Useless nonsense, muttered to a bug who is absolutely not all right, whose struggles are actively getting weaker and weaker the longer Oro holds onto him. The frantic, ineffective scratching at his arm slowly fades, the bite-grip on his shell weakens, and the hissing trails into something more akin to a continuous, fluctuating whine, until finally the ant burns through the last of his energy and goes limp. Surrendering, or unconscious.
He doesn’t move as Oro extracts the needle and lets him go.
Doesn’t move, save an occasional twitch, at being bandaged up and tucked under the blankets again.

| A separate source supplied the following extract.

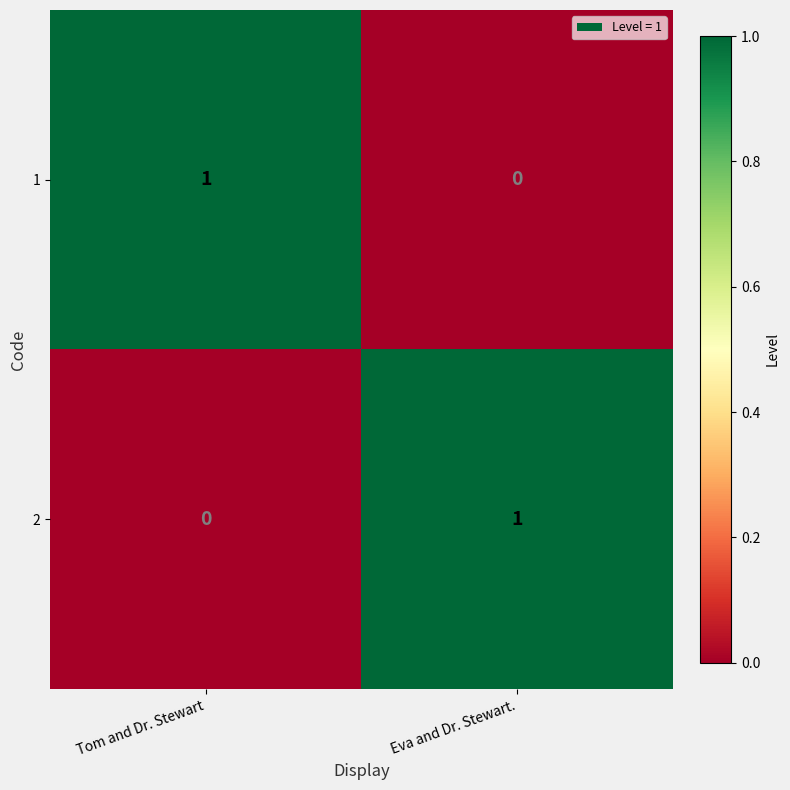

Reading left to right, transcribe all the data shown in this chart.

1: Tom and Dr. Stewart=1	Eva and Dr. Stewart.=0
2: Tom and Dr. Stewart=0	Eva and Dr. Stewart.=1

Doesn’t move at the scent of cooking, at a (failed) effort to get a few sips of broth into him.
Doesn’t move, doesn’t stir, doesn’t wake, until Oro finally stops watching for adverse reactions and goes to bed.
He wakes to screaming. A high, wordless cry, fear and desperation and terrible pain, like a dying thing aware of its own fate.
Nail in hand, Oro lunges upright, ready to swing-
And finds nothing to strike. No raised weapon other than his, no predatory crawling thing, no staggering husk. Only a gravely injured bug, gasping “no no no no no-“ as he struggles against something that does not exist. Back arched, claws and spurs digging into the blankets, eyes glowing oh-so-faintly blue.
…fuck.
Lifeblood is a stimulant. Mix it with fever-delirium and recent trauma, and that surge of energy can twist inward, stirring nightmare and delusion alike to strangling, choking life.
Much harder to fight than any sharp-edged crawling thing.
The ant calms down eventually. Jostling him fails to wake him, but he grasps desperately at Oro’s hand as soon as he’s touched, clinging on as though his hold might save him from drowning.
Which is how Oro winds up sitting next to his own damn bed, trying to remember if he’s ever learned what ants find comforting, petting the little pity case and muttering platitudes.
“You’re okay. It’s okay- you’re okay. You’re safe.”
He’s probably not. Fool ant is probably dying, Lifeblood or not; there was far too much blood in the lining of his armor, far too much damage to his shell and everything underneath, and now sepsis to finish him off. This is how people die slow, inevitable, miserable deaths.
Not that Oro’s going to tell him.
Oro is, it seems, going to sit here petting a dying bug, because the little Fool starts whimpering every time he tries to pull away.
Ants. All flared mandibles and bravado, until they get hurt, then all they want is someone to hold them. That much, he remembers; the few ants he’s treated, he practically had to pry their comrades-in-arms off them. Ferociously defensive of their allies, and gentle with each other practically in the same motion.
Oro doesn’t do gentle.
He doesn’t.
Who is he kidding. He’s the fool here.
And he is going to get no fucking sleep tonight.